Hoe is dat vaderland eigenlijk ontstaan? Hoe ontstaat ieder vaderland? Helmers ziet als eerste oorzaak de gehechtheid aan de onmiddellijke omgeving:
Hoe waard' wordt nu voor elk het oord dat hij bewoont,
Den vaderlijken grond met eigen hand verschoond!
Hoe zoet is hem de rust na 't heete middaggloeijen,
In schaduw van 't geboomt' dat hij zelf op deed groeijen!
ô! Wat herdenking biedt hem nu elk voorwerp aan!
Dit veld zag in zijn jeugd hem 't eerst ter jagtstrijd gaan;
Hier ziet hij 't renperk daar hij 't eerst ter zege snelde,
't Was bij dees rots dat hij het schuchtre rendier velde;
Hoe waard' is hem die hut, schoon zwak en rank gebouwd!
Heeft hij hier niet het eerst zijn lieve gade aanschouwd?
Met wat verrukking ziet zijn oog den landstroom vlieten?
Hier mogt hij 't eerste zoet der teerste min genieten.
Dees stulp is heilig, is hem boven alles waard:
Hier heeft zijn teedre ga haar' eerste zoon gebaard.
Is dit de grond niet, die der vaadren asch blijft dekken?
Zal gindsche heuvel niet aan hem ter grafplaats strekken?
Maar dan moet dit alles verdedigd worden tegen belagers van buitenaf; aan het hoofd van een stam komt een ‘strijder’, en deze weet ‘'t volk, dat eerst lammerzacht een' stillen vrêe genoot’, op te zwepen tot ‘tijgerwoede’; gelukkig komt daar de Rede toegetreden, vol goddelijke waarde, en zij brengt voor de mensheid een schoon geschenk mede: het wereldburgerschap. Nu volgt er een schildering van de toekomstige wereldburger, en een deugdzamer wezen, naar achttiende-eeuws begrip, kan niet bestaan:
Ik zie hem, kalm van ziel, wat schokken de aard' misvormen,
Wat woeste driften ook in 's menschen boezem stormen,
Altijd zich zelf gelijk, met onverwrikten geest
Niet voor des dwinglands dolk, noch 't staal van 't grauw bevreesd;
Zijn oog ziet door de schors van 't woest vooroordeel henen.

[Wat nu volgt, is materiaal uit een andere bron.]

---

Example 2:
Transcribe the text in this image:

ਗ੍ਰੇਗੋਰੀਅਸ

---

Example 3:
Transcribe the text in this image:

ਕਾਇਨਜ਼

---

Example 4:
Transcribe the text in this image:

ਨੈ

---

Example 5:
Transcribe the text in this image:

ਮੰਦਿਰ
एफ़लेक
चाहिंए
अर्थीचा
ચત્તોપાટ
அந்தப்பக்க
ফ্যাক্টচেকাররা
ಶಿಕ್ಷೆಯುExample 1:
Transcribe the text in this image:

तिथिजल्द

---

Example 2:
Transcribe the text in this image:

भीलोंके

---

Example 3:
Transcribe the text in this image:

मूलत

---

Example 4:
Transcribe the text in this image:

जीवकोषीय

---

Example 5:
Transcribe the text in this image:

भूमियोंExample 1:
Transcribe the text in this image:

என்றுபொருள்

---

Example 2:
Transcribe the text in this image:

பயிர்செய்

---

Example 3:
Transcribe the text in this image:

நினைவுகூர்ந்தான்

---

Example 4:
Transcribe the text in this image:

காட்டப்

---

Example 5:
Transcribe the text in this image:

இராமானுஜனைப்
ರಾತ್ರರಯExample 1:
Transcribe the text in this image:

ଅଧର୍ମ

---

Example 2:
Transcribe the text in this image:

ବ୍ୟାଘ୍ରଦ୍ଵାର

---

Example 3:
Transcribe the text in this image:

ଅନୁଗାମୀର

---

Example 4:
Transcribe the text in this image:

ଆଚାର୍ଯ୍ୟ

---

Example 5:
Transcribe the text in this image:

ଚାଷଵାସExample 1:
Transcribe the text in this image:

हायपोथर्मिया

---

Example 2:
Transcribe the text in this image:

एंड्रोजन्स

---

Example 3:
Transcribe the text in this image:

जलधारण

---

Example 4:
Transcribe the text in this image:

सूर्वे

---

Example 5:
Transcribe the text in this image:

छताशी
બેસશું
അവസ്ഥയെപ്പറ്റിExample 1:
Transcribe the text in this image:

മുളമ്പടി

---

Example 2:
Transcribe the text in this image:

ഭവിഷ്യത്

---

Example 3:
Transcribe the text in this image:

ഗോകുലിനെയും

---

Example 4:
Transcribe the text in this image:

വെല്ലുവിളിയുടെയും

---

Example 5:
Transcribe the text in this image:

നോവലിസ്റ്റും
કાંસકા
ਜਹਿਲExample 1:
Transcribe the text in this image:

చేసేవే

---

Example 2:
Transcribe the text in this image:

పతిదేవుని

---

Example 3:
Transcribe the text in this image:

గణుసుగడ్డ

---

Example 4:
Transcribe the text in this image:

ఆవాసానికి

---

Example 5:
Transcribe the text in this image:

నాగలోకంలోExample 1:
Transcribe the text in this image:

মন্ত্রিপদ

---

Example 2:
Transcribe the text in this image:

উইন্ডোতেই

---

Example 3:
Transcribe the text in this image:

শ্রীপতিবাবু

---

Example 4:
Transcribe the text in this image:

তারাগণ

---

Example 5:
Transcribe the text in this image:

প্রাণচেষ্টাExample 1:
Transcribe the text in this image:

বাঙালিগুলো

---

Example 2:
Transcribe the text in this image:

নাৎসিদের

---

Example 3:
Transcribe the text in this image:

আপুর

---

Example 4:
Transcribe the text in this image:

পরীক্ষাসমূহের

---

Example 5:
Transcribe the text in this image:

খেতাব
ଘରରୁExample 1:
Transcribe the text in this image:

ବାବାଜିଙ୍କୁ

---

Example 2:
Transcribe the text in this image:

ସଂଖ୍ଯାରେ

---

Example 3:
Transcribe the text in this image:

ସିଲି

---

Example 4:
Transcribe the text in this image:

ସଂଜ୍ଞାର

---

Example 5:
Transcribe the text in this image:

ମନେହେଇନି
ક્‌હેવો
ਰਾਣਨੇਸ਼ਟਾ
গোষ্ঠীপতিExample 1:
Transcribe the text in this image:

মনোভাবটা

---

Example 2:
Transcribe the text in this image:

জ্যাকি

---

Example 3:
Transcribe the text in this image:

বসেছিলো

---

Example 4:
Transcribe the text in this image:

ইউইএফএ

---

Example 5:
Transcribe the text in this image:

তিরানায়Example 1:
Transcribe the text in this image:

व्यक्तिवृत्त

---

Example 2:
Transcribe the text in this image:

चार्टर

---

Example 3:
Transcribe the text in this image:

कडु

Waard' is hem 't land, daar eerst hem 't zonlicht heeft beschenen;
Maar dat gewest beperkt geenszins zijn menschenmin:
Heel 't aardsch geslacht is slechts voor hem één huisgezin:
't Zijn burgers van één stad, en 't zou zijn' geest verlagen,
Zijn zorg slechts aan één deel uitsluitend op te dragen:
Zijn hart omvangt het all': 't Zijn kindren van één God.

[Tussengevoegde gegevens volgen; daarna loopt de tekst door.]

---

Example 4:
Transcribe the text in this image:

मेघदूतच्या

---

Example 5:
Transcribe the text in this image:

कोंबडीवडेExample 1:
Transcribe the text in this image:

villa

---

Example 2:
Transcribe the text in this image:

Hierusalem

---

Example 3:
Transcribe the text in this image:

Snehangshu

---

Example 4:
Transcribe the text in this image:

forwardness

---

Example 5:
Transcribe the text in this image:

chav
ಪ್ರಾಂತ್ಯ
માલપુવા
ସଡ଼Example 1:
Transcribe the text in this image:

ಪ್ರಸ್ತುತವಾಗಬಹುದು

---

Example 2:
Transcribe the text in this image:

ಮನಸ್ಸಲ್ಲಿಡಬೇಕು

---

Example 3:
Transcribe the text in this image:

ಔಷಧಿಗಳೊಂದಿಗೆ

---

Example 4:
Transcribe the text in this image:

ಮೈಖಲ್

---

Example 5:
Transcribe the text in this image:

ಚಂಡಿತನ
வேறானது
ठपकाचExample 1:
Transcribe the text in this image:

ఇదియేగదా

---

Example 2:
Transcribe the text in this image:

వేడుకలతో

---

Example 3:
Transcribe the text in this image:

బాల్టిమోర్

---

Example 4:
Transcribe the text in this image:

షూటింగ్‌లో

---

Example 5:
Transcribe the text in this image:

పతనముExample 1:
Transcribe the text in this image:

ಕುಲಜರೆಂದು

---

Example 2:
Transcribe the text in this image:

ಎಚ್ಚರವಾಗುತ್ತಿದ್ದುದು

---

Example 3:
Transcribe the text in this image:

Te hopen, vreezen, en te dulden is elks lot.
Der volken eerdienst is steeds heilig in zijne oogen;
Maar priesterlijke dwang verfoeit zijn denkvermogen.
Zijn eerbied voor de wet wordt door zijn daan gestaafd,
Maar nooit zijn vrije ziel door willekeur verslaafd.
Met dit wereldburgerschap als ideaal voor ogen, kan Helmers toch niet anders dan alle strijd tussen de volkeren onderling zien als een nog niet overwonnen kwaad, maar hoe laat dit zich rijmen met zijn hoop op herstel van de oude rijkdom en macht van eigen land? Is dat dan geen stap terug?
| |
| |
Helmers doorziet dit niet; hij constateert rustig dat de ‘zucht voor de eer van 't vaderland, alom verwoesting voert, de volken zet in brand’, maar nochtans erkent hij: ‘'t is godlijk schoon voor 't Vaderland te sterven’; de deugd doet soms toch naar de wapenen grijpen.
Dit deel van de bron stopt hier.